Authorities in southern Pakistan partially restored passenger rail service on Monday after a passenger train derailed, killing at least 30 people, officials said, as funerals began for the victims.
Aqeel Ahmed Qureshi, a doctor at a hospital in the district of Nawabshah in Sindh province, said 27 bodies of the victims had been handed over to their relatives, while three bodies were yet to be identified. Dozens of injured people were still being treated at the hospital, while mourners took the bodies of some of the victims to their hometowns after holding their funerals in Nawabshah, police said.
The latest development came hours after Railways Minister Khawaja Saad Rafiq said engineers had opened a probe into the train accident.
“Unfortunately," he told reporters, “we don't have enough funds to properly maintain our aging railway tracks, and yesterday's train crash apparently took place because of it.”
The deadly crash happened on Sunday when 10 cars of the Hazara Express train went off the tracks near the Sarhari railway station. Train traffic was suspended, and work on the main line is still underway, Baloch said.
On Monday, local television showed engineers clearing the railway track.
“We have been told by engineers that the rail service will be fully restored today,” Baloch said.
After the crash, many passengers complained that they were waiting for the resumption of the train service from Karachi to the eastern Punjab province.
Authorities say military and paramilitary troops helped rescue workers and rescued trapped passengers.
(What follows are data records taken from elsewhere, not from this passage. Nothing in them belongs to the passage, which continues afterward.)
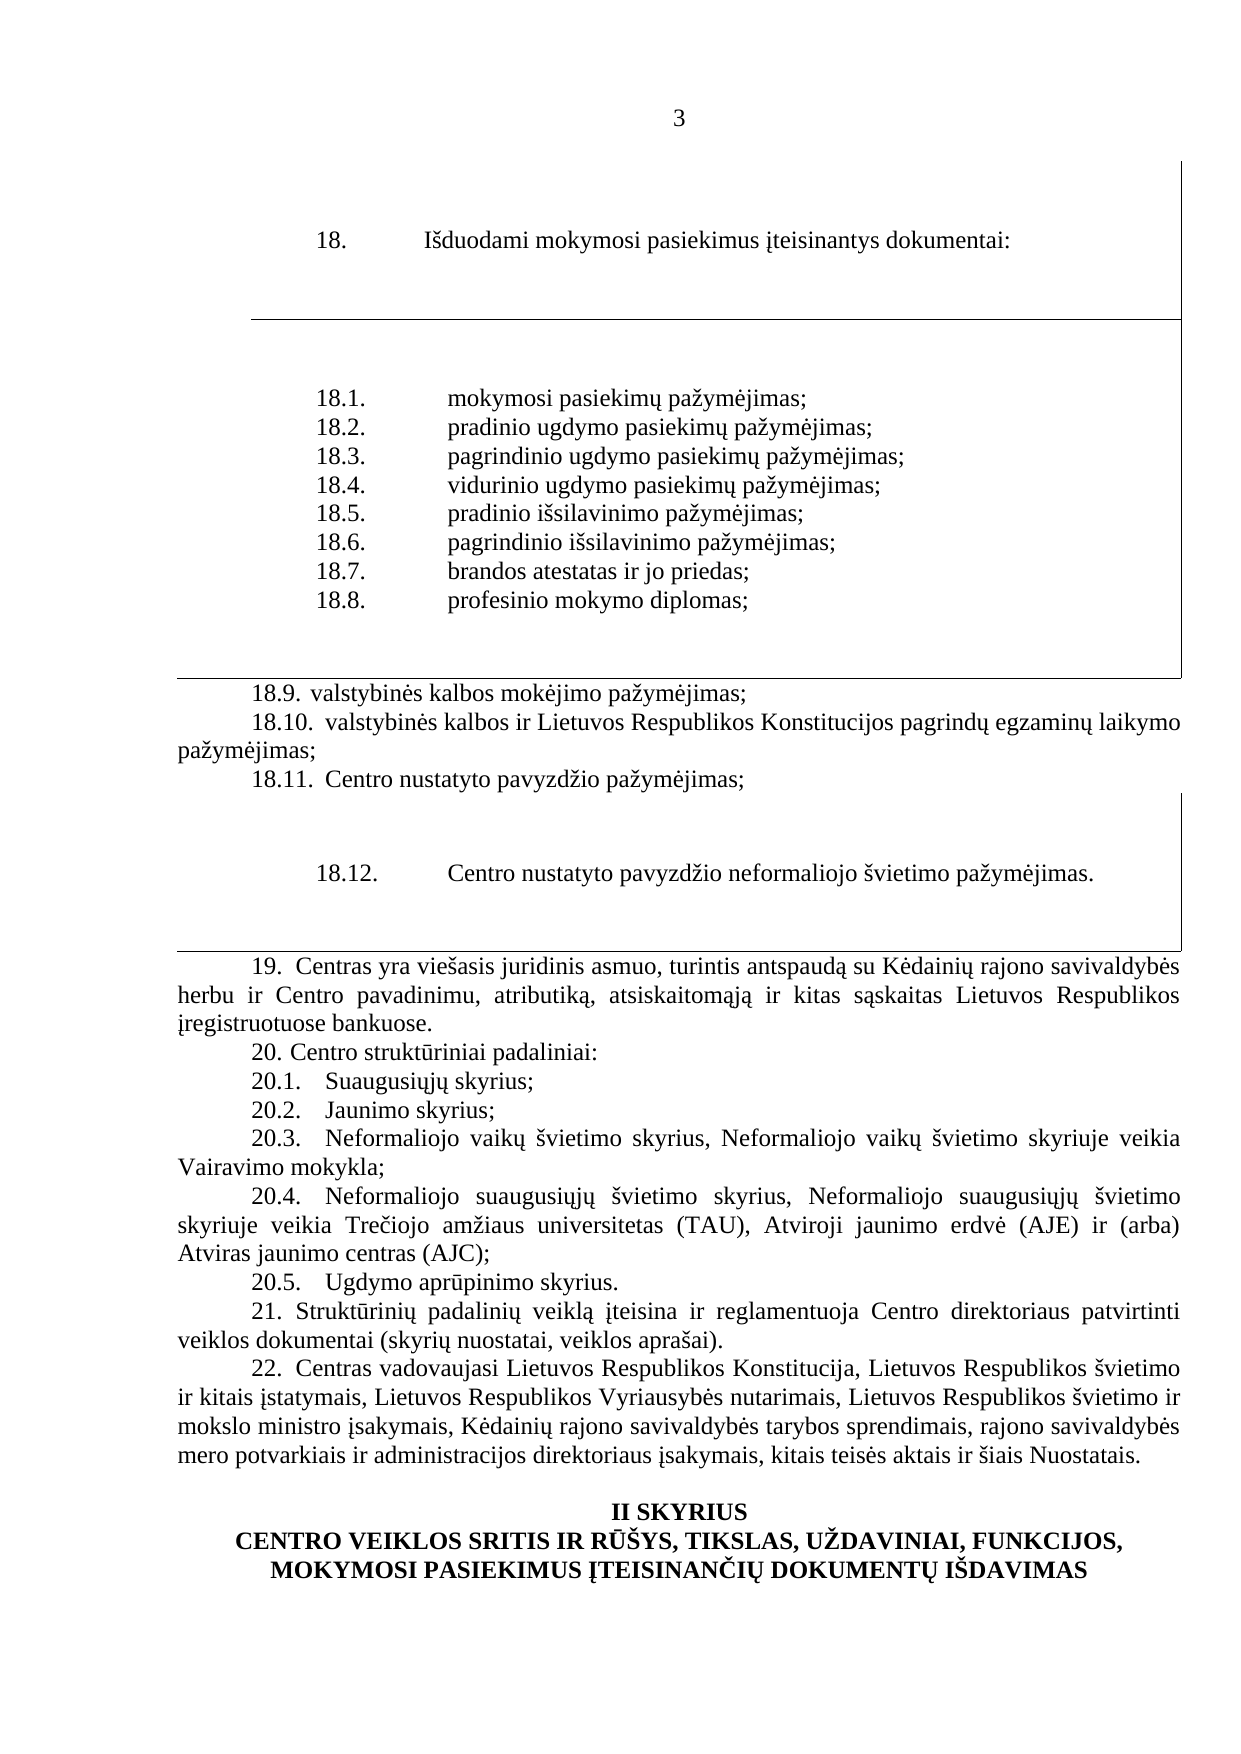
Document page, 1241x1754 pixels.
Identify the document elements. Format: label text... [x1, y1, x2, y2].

text 18.12. Centro nustatyto pavyzdžio neformaliojo švietimo pažymėjimas. [177, 793, 1181, 951]
text 18.4. vidurinio ugdymo pasiekimų pažymėjimas; [177, 470, 1181, 498]
text 18. Išduodami mokymosi pasiekimus įteisinantys dokumentai: [251, 161, 1181, 319]
text 20. Centro struktūriniai padaliniai: [177, 1037, 1181, 1066]
text 18.5. pradinio išsilavinimo pažymėjimas; [177, 498, 1181, 527]
text 20.2. Jaunimo skyrius; [177, 1095, 1181, 1123]
text 18.1. mokymosi pasiekimų pažymėjimas; [177, 319, 1181, 412]
text 18.11. Centro nustatyto pavyzdžio pažymėjimas; [177, 764, 1181, 793]
text 18.3. pagrindinio ugdymo pasiekimų pažymėjimas; [177, 441, 1181, 470]
text 19. Centras yra viešasis juridinis asmuo, turintis antspaudą su Kėdainių rajono savivaldybės herbu ir Centro pavadinimu, atributiką, atsiskaitomąją ir kitas sąskaitas Lietuvos Respublikos įregistruotuose bankuose. [177, 951, 1181, 1037]
text II SKYRIUS [177, 1497, 1181, 1526]
text 18.6. pagrindinio išsilavinimo pažymėjimas; [177, 527, 1181, 556]
text 18.10. valstybinės kalbos ir Lietuvos Respublikos Konstitucijos pagrindų egzaminų laikymo pažymėjimas; [177, 707, 1181, 764]
text 20.1. Suaugusiųjų skyrius; [177, 1066, 1181, 1095]
text 22. Centras vadovaujasi Lietuvos Respublikos Konstitucija, Lietuvos Respublikos švietimo ir kitais įstatymais, Lietuvos Respublikos Vyriausybės nutarimais, Lietuvos Respublikos švietimo ir mokslo ministro įsakymais, Kėdainių rajono savivaldybės tarybos sprendimais, rajono savivaldybės mero potvarkiais ir administracijos direktoriaus įsakymais, kitais teisės aktais ir šiais Nuostatais. [177, 1353, 1181, 1468]
text CENTRO VEIKLOS SRITIS IR RŪŠYS, TIKSLAS, UŽDAVINIAI, FUNKCIJOS, MOKYMOSI PASIEKIMUS ĮTEISINANČIŲ DOKUMENTŲ IŠDAVIMAS [177, 1526, 1181, 1583]
text 21. Struktūrinių padalinių veiklą įteisina ir reglamentuoja Centro direktoriaus patvirtinti veiklos dokumentai (skyrių nuostatai, veiklos aprašai). [177, 1296, 1181, 1353]
text 20.4. Neformaliojo suaugusiųjų švietimo skyrius, Neformaliojo suaugusiųjų švietimo skyriuje veikia Trečiojo amžiaus universitetas (TAU), Atviroji jaunimo erdvė (AJE) ir (arba) Atviras jaunimo centras (AJC); [177, 1181, 1181, 1267]
text 18.7. brandos atestatas ir jo priedas; [177, 556, 1181, 585]
text 18.9. valstybinės kalbos mokėjimo pažymėjimas; [177, 678, 1181, 707]
text 20.5. Ugdymo aprūpinimo skyrius. [177, 1267, 1181, 1296]
text 20.3. Neformaliojo vaikų švietimo skyrius, Neformaliojo vaikų švietimo skyriuje veikia Vairavimo mokykla; [177, 1123, 1181, 1181]
text 18.8. profesinio mokymo diplomas; [177, 585, 1181, 678]
text 18.2. pradinio ugdymo pasiekimų pažymėjimas; [177, 412, 1181, 441]
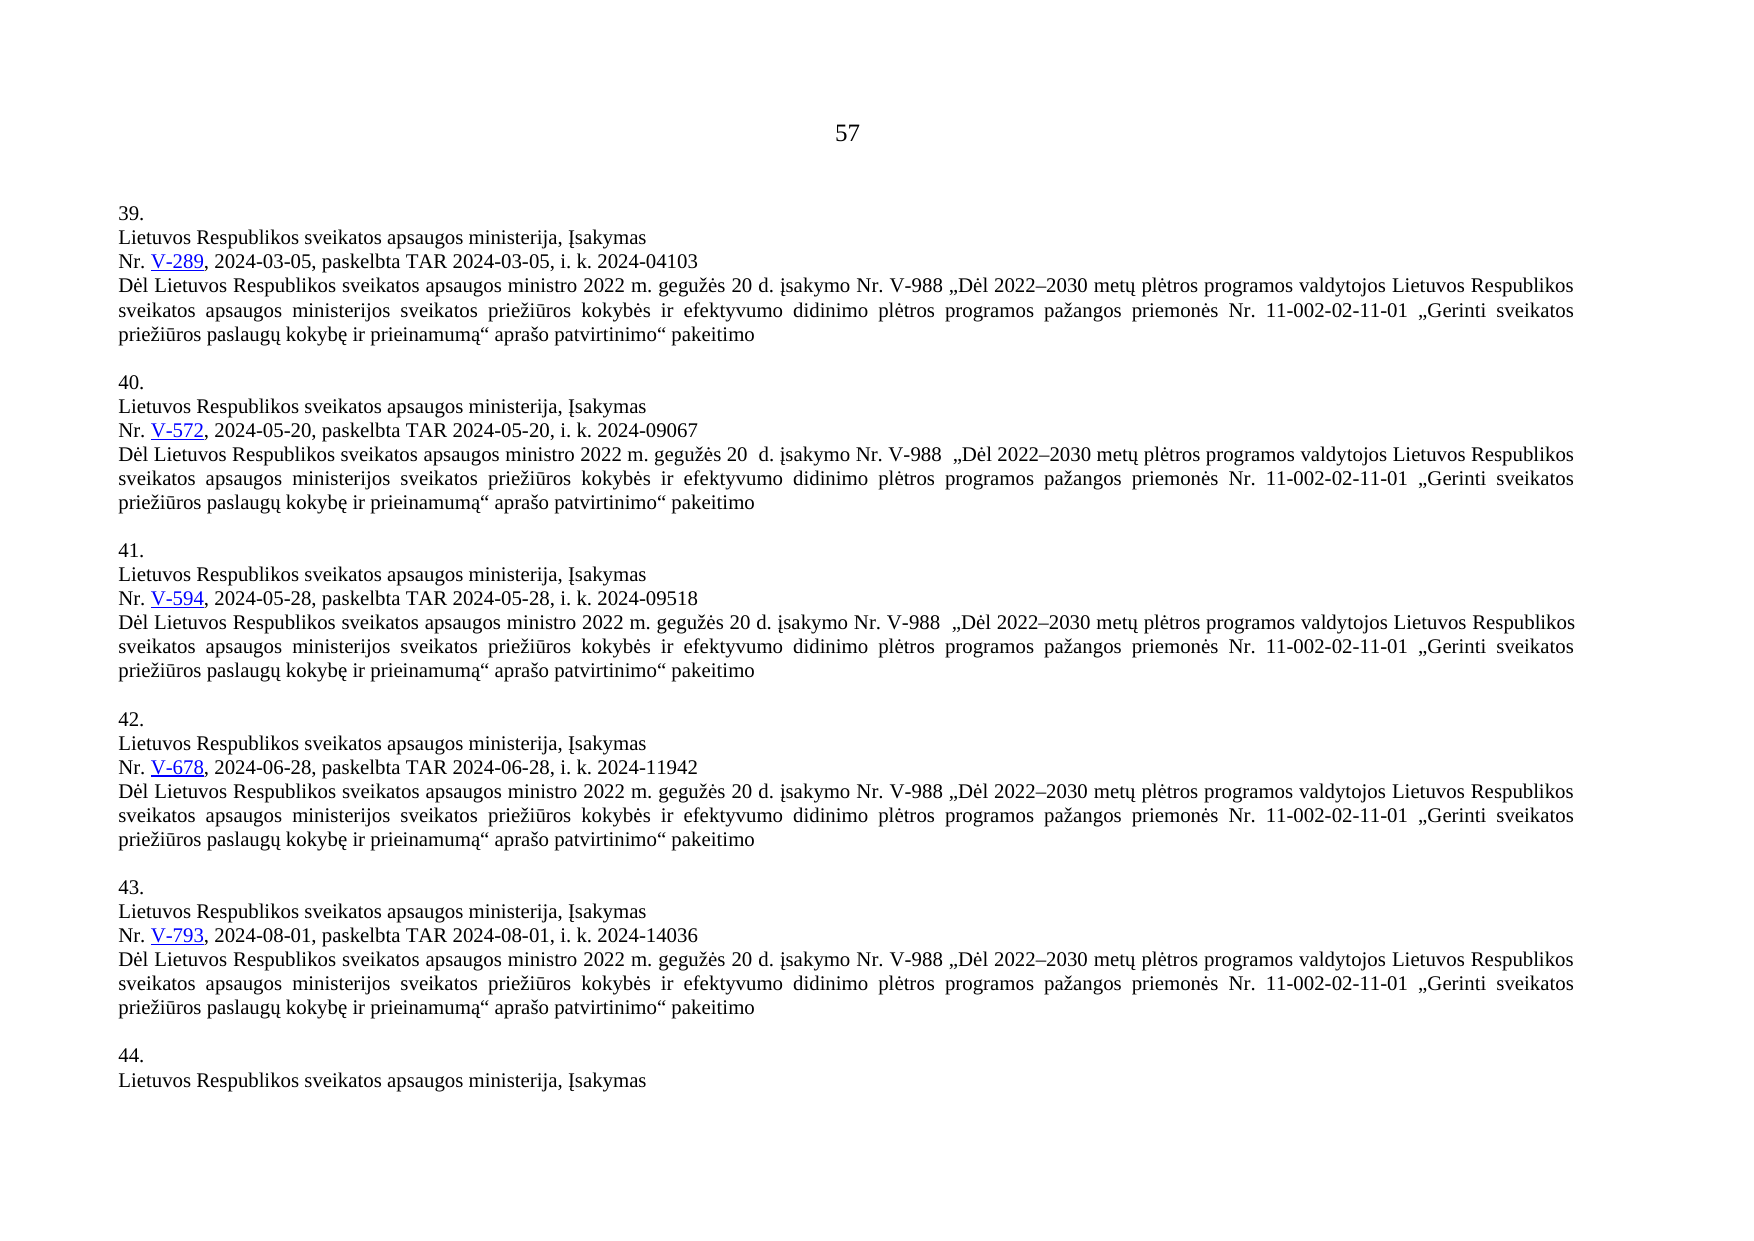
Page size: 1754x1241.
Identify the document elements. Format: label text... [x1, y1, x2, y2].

text Dėl Lietuvos Respublikos sveikatos apsaugos ministro 2022 m. gegužės 20 d. įsakymo Nr. V-988 „Dėl 2022–2030 metų plėtros programos valdytojos Lietuvos Respublikos sveikatos apsaugos ministerijos sveikatos priežiūros kokybės ir efektyvumo didinimo plėtros programos pažangos priemonės Nr. 11-002-02-11-01 „Gerinti sveikatos priežiūros paslaugų kokybę ir prieinamumą“ aprašo patvirtinimo“ pakeitimo [118, 273, 1577, 346]
text Lietuvos Respublikos sveikatos apsaugos ministerija, Įsakymas [118, 731, 1577, 755]
text 39. [118, 201, 1577, 225]
text Lietuvos Respublikos sveikatos apsaugos ministerija, Įsakymas [118, 562, 1577, 586]
text 43. [118, 875, 1577, 899]
text Lietuvos Respublikos sveikatos apsaugos ministerija, Įsakymas [118, 394, 1577, 418]
text Nr. V-572, 2024-05-20, paskelbta TAR 2024-05-20, i. k. 2024-09067 [118, 418, 1577, 442]
text Lietuvos Respublikos sveikatos apsaugos ministerija, Įsakymas [118, 1067, 1577, 1092]
text 40. [118, 370, 1577, 394]
text Nr. V-594, 2024-05-28, paskelbta TAR 2024-05-28, i. k. 2024-09518 [118, 586, 1577, 610]
text Dėl Lietuvos Respublikos sveikatos apsaugos ministro 2022 m. gegužės 20 d. įsakymo Nr. V-988 „Dėl 2022–2030 metų plėtros programos valdytojos Lietuvos Respublikos sveikatos apsaugos ministerijos sveikatos priežiūros kokybės ir efektyvumo didinimo plėtros programos pažangos priemonės Nr. 11-002-02-11-01 „Gerinti sveikatos priežiūros paslaugų kokybę ir prieinamumą“ aprašo patvirtinimo“ pakeitimo [118, 779, 1577, 851]
text Dėl Lietuvos Respublikos sveikatos apsaugos ministro 2022 m. gegužės 20 d. įsakymo Nr. V-988 „Dėl 2022–2030 metų plėtros programos valdytojos Lietuvos Respublikos sveikatos apsaugos ministerijos sveikatos priežiūros kokybės ir efektyvumo didinimo plėtros programos pažangos priemonės Nr. 11-002-02-11-01 „Gerinti sveikatos priežiūros paslaugų kokybę ir prieinamumą“ aprašo patvirtinimo“ pakeitimo [118, 442, 1577, 514]
text Lietuvos Respublikos sveikatos apsaugos ministerija, Įsakymas [118, 899, 1577, 923]
text Dėl Lietuvos Respublikos sveikatos apsaugos ministro 2022 m. gegužės 20 d. įsakymo Nr. V-988 „Dėl 2022–2030 metų plėtros programos valdytojos Lietuvos Respublikos sveikatos apsaugos ministerijos sveikatos priežiūros kokybės ir efektyvumo didinimo plėtros programos pažangos priemonės Nr. 11-002-02-11-01 „Gerinti sveikatos priežiūros paslaugų kokybę ir prieinamumą“ aprašo patvirtinimo“ pakeitimo [118, 947, 1577, 1019]
text Nr. V-678, 2024-06-28, paskelbta TAR 2024-06-28, i. k. 2024-11942 [118, 755, 1577, 779]
text 42. [118, 707, 1577, 731]
text 41. [118, 538, 1577, 562]
text Dėl Lietuvos Respublikos sveikatos apsaugos ministro 2022 m. gegužės 20 d. įsakymo Nr. V-988 „Dėl 2022–2030 metų plėtros programos valdytojos Lietuvos Respublikos sveikatos apsaugos ministerijos sveikatos priežiūros kokybės ir efektyvumo didinimo plėtros programos pažangos priemonės Nr. 11-002-02-11-01 „Gerinti sveikatos priežiūros paslaugų kokybę ir prieinamumą“ aprašo patvirtinimo“ pakeitimo [118, 610, 1577, 682]
text 44. [118, 1043, 1577, 1067]
text Nr. V-289, 2024-03-05, paskelbta TAR 2024-03-05, i. k. 2024-04103 [118, 249, 1577, 273]
text Nr. V-793, 2024-08-01, paskelbta TAR 2024-08-01, i. k. 2024-14036 [118, 923, 1577, 947]
text Lietuvos Respublikos sveikatos apsaugos ministerija, Įsakymas [118, 225, 1577, 249]
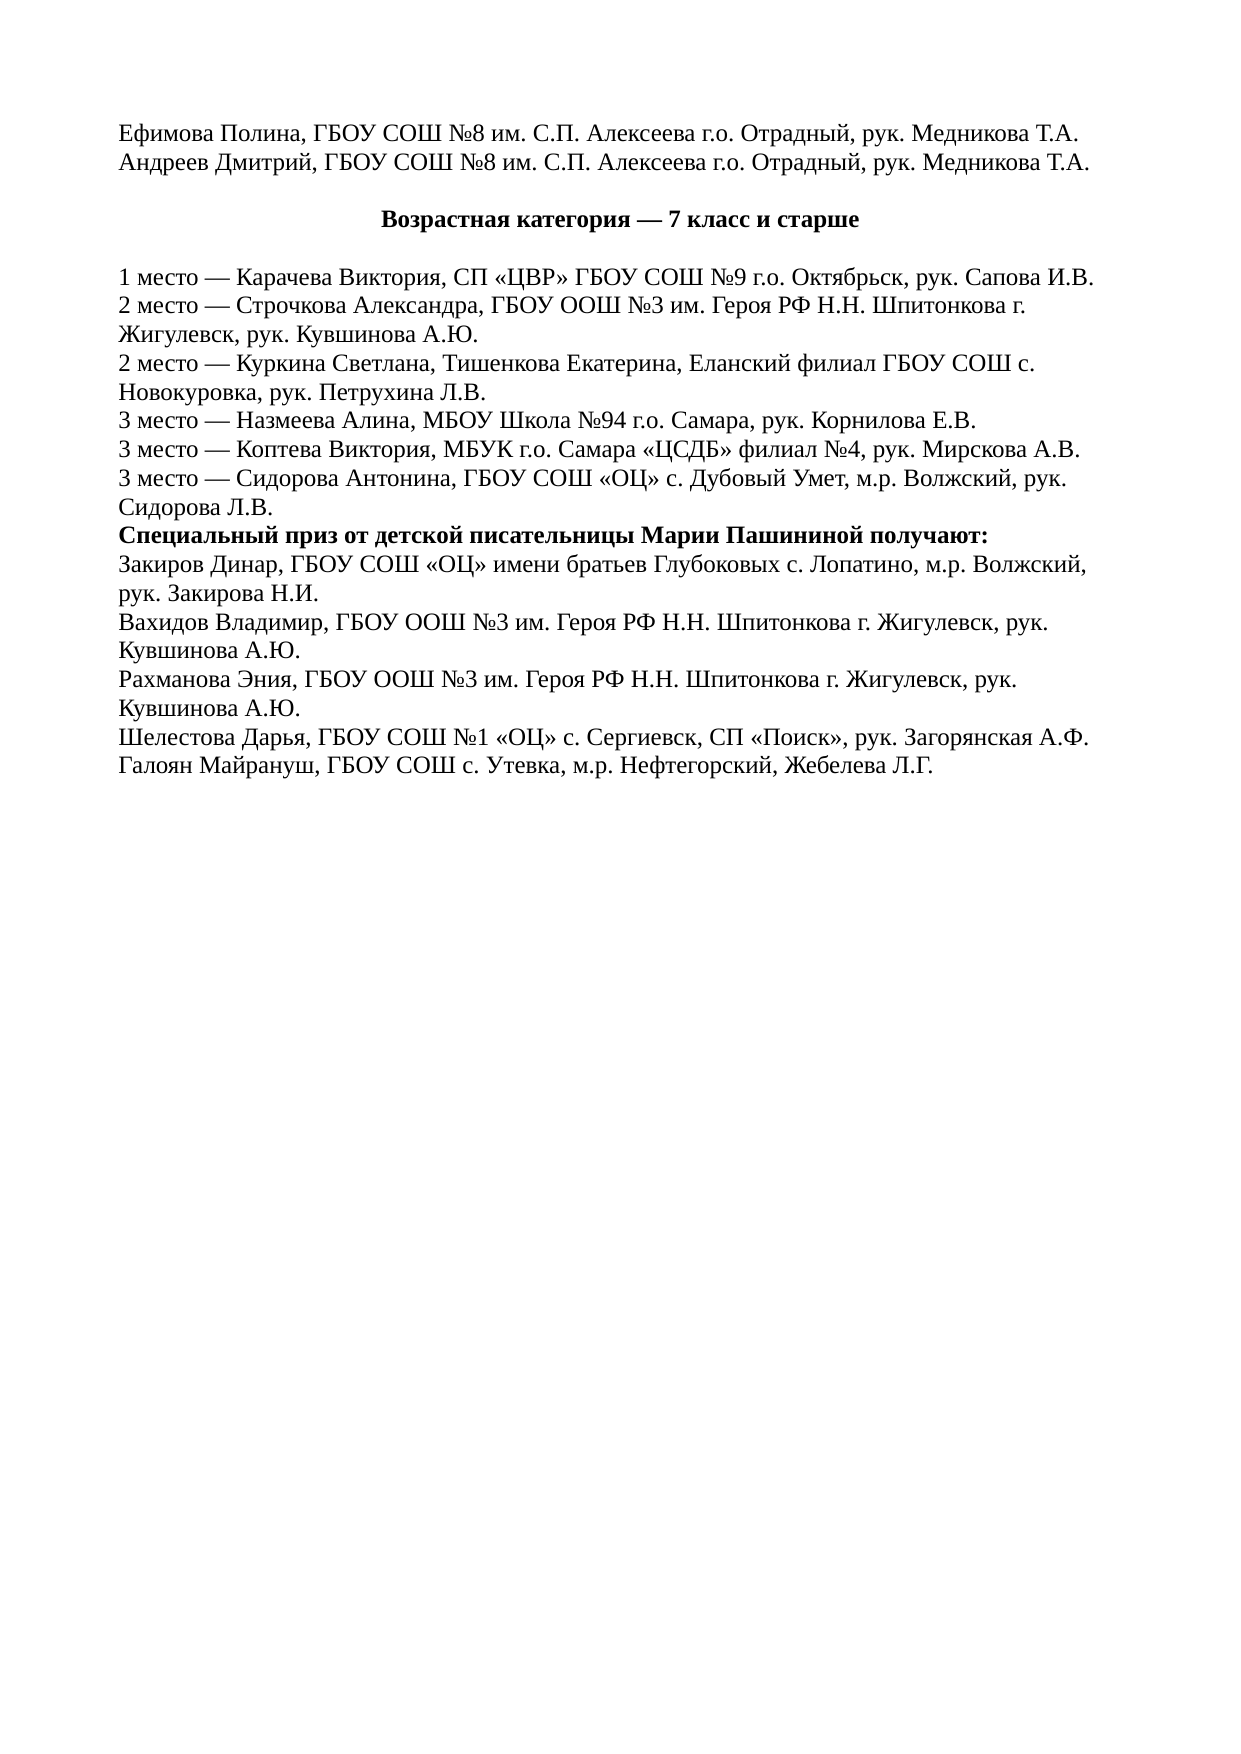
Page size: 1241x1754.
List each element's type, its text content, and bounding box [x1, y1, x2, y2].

text Андреев Дмитрий, ГБОУ СОШ №8 им. С.П. Алексеева г.о. Отрадный, рук. Медникова Т.А. [118, 147, 1122, 176]
text Ефимова Полина, ГБОУ СОШ №8 им. С.П. Алексеева г.о. Отрадный, рук. Медникова Т.А. [118, 118, 1122, 147]
text 1 место — Карачева Виктория, СП «ЦВР» ГБОУ СОШ №9 г.о. Октябрьск, рук. Сапова И.В. [118, 262, 1122, 291]
text 2 место — Строчкова Александра, ГБОУ ООШ №3 им. Героя РФ Н.Н. Шпитонкова г. Жигулевск, рук. Кувшинова А.Ю. [118, 291, 1122, 348]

The most seriously injured passengers were transported to distant hospitals in military helicopters for better treatment.
Train accidents in Pakistan are often the result of poor railway infrastructure and official negligence.
In 2021, at least 65 people were killed in Sindh province when two trains collided in the district of Ghotki. In 1990, a packed passenger train plowed into a standing freight train in southern Pakistan, killing 210 people in the worst rail disaster in the nation’s history.